TEXTE À ANALYSER:
········
Le président Abdel Fattah Al-Sissi a reçu aujourd’hui un appel téléphonique du président iranien Masoud Pezeshkian, au cours duquel les deux dirigeants ont discuté de l’évolution de la situation régionale.
Le porte-parole officiel de la présidence de la République, l’ambassadeur Mohamed El-Chennawy, a déclaré que le président a affirmé la condamnation ferme par l’Égypte et son rejet catégorique du ciblage par l’Iran des pays du Golfe, ainsi que de la Jordanie et de l’Irak, soulignant que ces pays frères n’ont ni soutenu la guerre contre l’Iran ni participé à celle-ci. Au contraire, ils ont contribué aux efforts de désescalade et soutenu les négociations irano-américaines afin de parvenir à une solution diplomatique à la crise.
Le président a également exprimé l’espoir de l’Égypte de voir prévaloir le principe du bon voisinage et l’arrêt rapide de ces attaques, réaffirmant les regrets du Caire face à l’escalade actuelle et sa profonde inquiétude quant à ses répercussions négatives sur la stabilité de la région et sur les ressources de ses peuples. Il a par ailleurs passé en revue les efforts déployés par l’Égypte pour mettre fin aux opérations militaires et revenir à la voie des négociations, tout en soulignant la nécessité de faire preuve de flexibilité dans ce contexte.
Le porte-parole a ajouté que, de son côté, le président iranien a exprimé son appréciation pour les efforts de l’Égypte et du président visant à mettre fin à l’escalade, affirmant que son pays avait participé aux cycles de négociations pour parvenir à un accord concernant le programme nucléaire iranien. Il a également insisté sur la volonté de son pays de maintenir des relations fraternelles et de bon voisinage avec les pays arabes.
Dans ce contexte, le président a également examiné avec son homologue iranien les voies possibles pour mettre fin à l’escalade, affirmant la disponibilité de l’Égypte à déployer tous les efforts nécessaires pour la médiation et à privilégier les solutions politiques et diplomatiques à la crise actuelle. Il a en outre souligné l’importance pour toutes les parties de respecter le droit international et la Charte des Nations unies, ainsi que la souveraineté des États, l’intégrité de leurs territoires et le principe de non-ingérence dans leurs affaires intérieures.
········
DONNÉES BRUTES:
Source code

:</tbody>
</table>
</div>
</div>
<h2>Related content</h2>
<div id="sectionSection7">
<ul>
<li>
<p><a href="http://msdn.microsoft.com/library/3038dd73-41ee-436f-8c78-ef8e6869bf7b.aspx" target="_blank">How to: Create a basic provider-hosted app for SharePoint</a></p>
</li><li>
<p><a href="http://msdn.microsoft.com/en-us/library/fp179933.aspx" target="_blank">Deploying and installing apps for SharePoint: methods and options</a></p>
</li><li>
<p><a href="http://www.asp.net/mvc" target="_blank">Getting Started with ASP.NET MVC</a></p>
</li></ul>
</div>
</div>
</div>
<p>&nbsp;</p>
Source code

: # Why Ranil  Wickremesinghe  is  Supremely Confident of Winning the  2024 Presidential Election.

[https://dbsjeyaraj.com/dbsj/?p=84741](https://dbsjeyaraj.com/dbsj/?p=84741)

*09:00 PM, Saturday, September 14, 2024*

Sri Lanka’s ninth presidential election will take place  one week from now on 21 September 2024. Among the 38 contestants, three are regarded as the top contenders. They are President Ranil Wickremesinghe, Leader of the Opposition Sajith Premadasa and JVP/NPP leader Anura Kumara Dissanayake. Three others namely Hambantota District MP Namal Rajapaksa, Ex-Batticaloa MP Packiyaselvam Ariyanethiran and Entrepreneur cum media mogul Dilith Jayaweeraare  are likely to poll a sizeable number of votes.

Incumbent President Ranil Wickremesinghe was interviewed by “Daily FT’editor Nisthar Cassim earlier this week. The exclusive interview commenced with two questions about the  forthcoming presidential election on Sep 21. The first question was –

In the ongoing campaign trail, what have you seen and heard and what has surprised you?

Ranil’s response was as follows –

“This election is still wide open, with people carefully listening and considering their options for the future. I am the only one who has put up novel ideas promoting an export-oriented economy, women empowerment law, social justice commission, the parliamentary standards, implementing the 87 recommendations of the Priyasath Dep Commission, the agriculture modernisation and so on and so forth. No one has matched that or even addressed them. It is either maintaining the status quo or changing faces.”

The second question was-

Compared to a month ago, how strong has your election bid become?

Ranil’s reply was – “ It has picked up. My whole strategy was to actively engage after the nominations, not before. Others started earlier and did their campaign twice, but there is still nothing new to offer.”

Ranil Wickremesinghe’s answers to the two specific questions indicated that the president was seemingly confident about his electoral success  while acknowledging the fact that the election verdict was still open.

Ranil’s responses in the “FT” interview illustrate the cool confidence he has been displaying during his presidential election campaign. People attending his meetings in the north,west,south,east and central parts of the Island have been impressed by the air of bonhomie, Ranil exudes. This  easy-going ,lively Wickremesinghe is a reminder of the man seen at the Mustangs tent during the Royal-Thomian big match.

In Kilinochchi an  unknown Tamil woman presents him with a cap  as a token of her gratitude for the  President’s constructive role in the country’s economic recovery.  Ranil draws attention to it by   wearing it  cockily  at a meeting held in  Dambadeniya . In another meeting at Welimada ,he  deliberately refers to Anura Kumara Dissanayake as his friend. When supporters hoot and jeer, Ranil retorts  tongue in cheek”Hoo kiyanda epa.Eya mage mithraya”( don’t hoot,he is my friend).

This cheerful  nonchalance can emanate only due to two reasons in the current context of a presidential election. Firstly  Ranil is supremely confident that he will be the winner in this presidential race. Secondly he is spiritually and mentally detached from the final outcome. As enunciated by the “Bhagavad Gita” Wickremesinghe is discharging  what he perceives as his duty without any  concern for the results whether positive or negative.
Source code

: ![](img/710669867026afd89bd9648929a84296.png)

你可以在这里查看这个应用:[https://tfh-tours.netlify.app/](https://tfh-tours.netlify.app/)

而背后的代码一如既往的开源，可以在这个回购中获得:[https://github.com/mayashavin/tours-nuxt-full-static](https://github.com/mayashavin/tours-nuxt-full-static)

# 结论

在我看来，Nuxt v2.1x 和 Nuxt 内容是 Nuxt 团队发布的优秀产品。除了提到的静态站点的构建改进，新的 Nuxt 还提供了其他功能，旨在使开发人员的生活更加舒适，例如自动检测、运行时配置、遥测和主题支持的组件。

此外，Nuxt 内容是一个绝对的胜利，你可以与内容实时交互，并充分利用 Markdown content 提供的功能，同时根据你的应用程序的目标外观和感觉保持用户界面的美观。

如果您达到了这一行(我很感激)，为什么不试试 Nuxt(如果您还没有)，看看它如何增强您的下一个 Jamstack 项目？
········
CONSIGNE:
Dans le texte sur l'appel téléphonique entre les présidents égyptien et iranien, relevez s'il vous plaît tout ce que le président égyptien juge important que toutes les parties respectent.

CORRIGÉ:
- le droit international
- la Charte des Nations unies
- la souveraineté des États
- l'intégrité de leurs territoires
- le principe de non-ingérence dans leurs affaires intérieures